Walking the Tree in eBPF
With the generous help of Andrii Nakryiko’s excellent BPF CO-RE reference guide,
I was able to come up with a good enough solution. We can use the dentry
struct to walk up the tree. But since we can’t
have unbounded loops in BPF, I had to truncate the walk at MAX_DEPTH
,
which is acceptable for my problem statement since the expected depth of the directory I want to monitor is known.

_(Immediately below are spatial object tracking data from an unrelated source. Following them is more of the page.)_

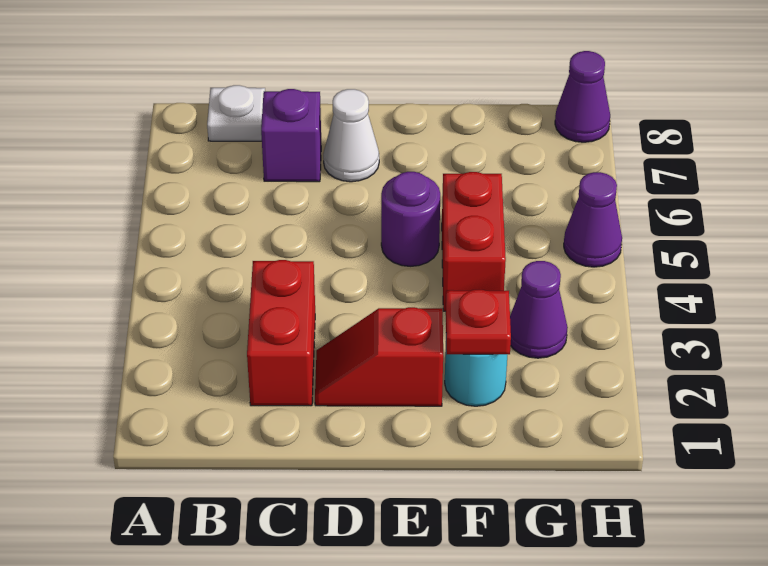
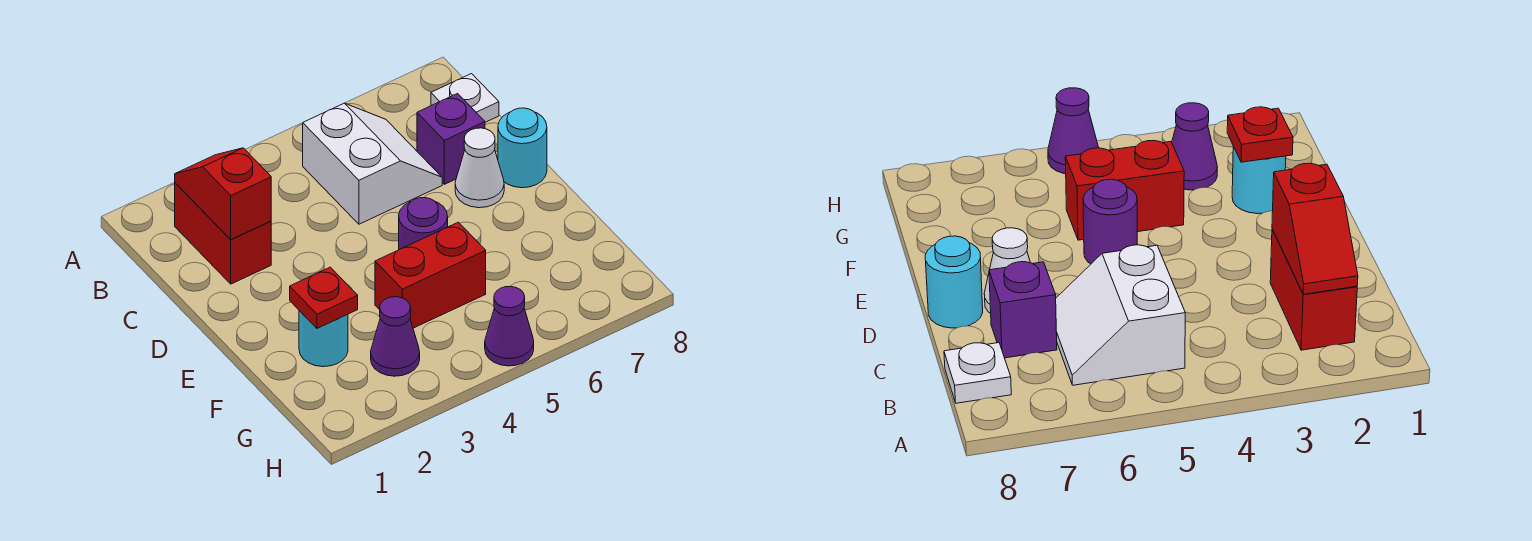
none -> white 2x2 slope [303,103,442,224]
red 1x2 brick [247,260,315,406] -> red 1x2 brick turned to [175,183,271,284]
red 1x2 slope [315,307,443,406] -> red 1x2 slope moved to [175,148,271,240]
none -> cyan 1x1 round brick [498,108,547,188]
purple 1x1 cone [555,51,610,142] -> none

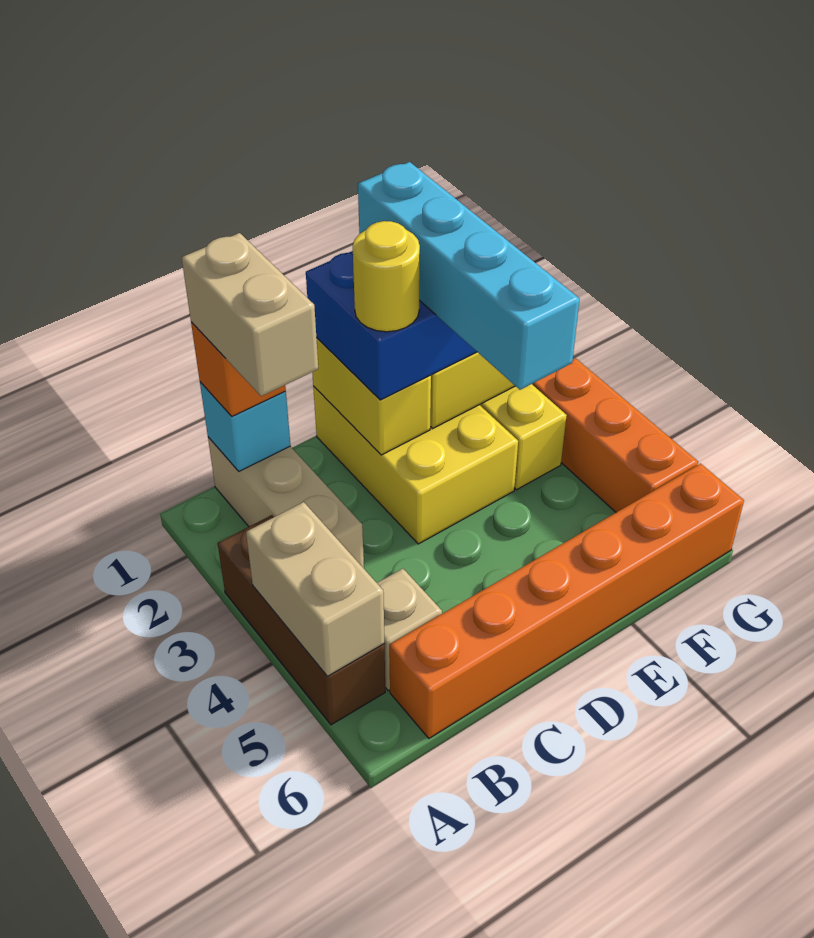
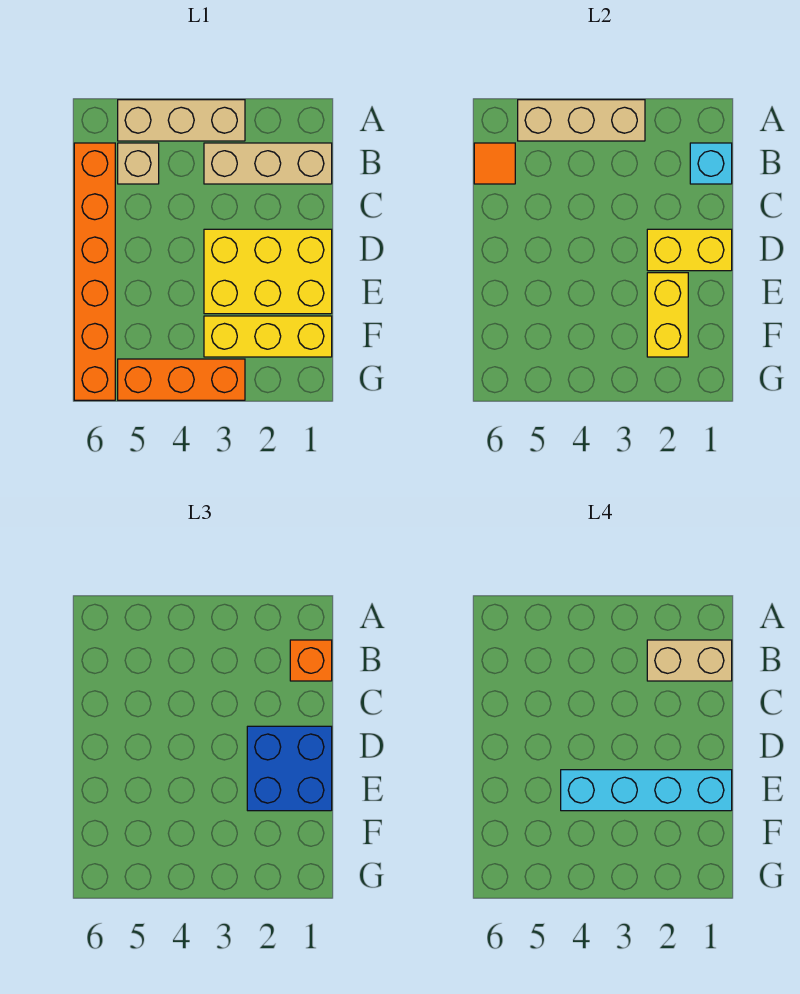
brown 1x3 brick [218,515,385,725] -> tan 1x3 brick [118,100,245,141]
tan 1x2 brick [246,502,384,676] -> tan 1x3 brick [518,100,645,141]
none -> orange 1x1 tile [474,143,515,184]
yellow 1x1 round brick [353,221,420,332] -> none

static bool is_monitored_dir(struct dentry *dentry, __u64 target_ino) {
bpf_rcu_read_lock();
struct dentry *curr_dentry = BPF_CORE_READ(dentry, d_parent);
struct inode *curr_inode;
__u64 curr_ino;
bool result = false;
#pragma unroll
for(int i=0; i < MAX_DEPTH; i++) {
if (!curr_dentry) {
break;
}
curr_inode = BPF_CORE_READ(curr_dentry, d_inode);
curr_ino = BPF_CORE_READ(curr_inode, i_ino);
if (curr_ino == target_ino) {
result = true;
break;
}
struct dentry *parent_dentry = BPF_CORE_READ(curr_dentry, d_parent);
if (curr_dentry == parent_dentry) {
break; // curr_dentry is its own root, we have reached the top of
// the tree.
}
curr_dentry = parent_dentry;
}
bpf_rcu_read_unlock();
return result;
}
Note the kernel RCU (Read, Copy, Update) locks are needed since the dentry
tree
can change while we are traversing it. The RCU mechanism lets the readers safely traverse without blocking the writers.
For a complete, working example of this approach, please refer to the fs-watcher GitHub repository . This repository contains the full source code.
Better Probes
LSM hooks provide a more stable and semantically meaningful API for monitoring filesystem events, since they are part of the kernel’s
Linux Security Module framework.
They can reduce the number of events you need to filter and eliminate some of the brittleness associated with probing low-level VFS functions.
However, these hooks were not available in the kernel I was working with. With LSM hooks, we have access to the path
struct with which we can resolve
the name into a buffer using bpf_path_d_path
. Then we can do a substring search to see if the
path is monitored or not. I will be sure to try this out after our next infra update.
Wrapping Up
This little experiment turned out to be a great deep dive into Linux kernel internals, eBPF and various trade-offs of running kernel-space programs. eBPF is a very powerful tool, but also has very sharp edges if you are not careful. This has also been my most rigorous exercise in RTFM’ing. A lot of information about these tools exists, but it’s scattered across kernel docs, blog posts, and reference guides. Piecing it all together was a journey in itself.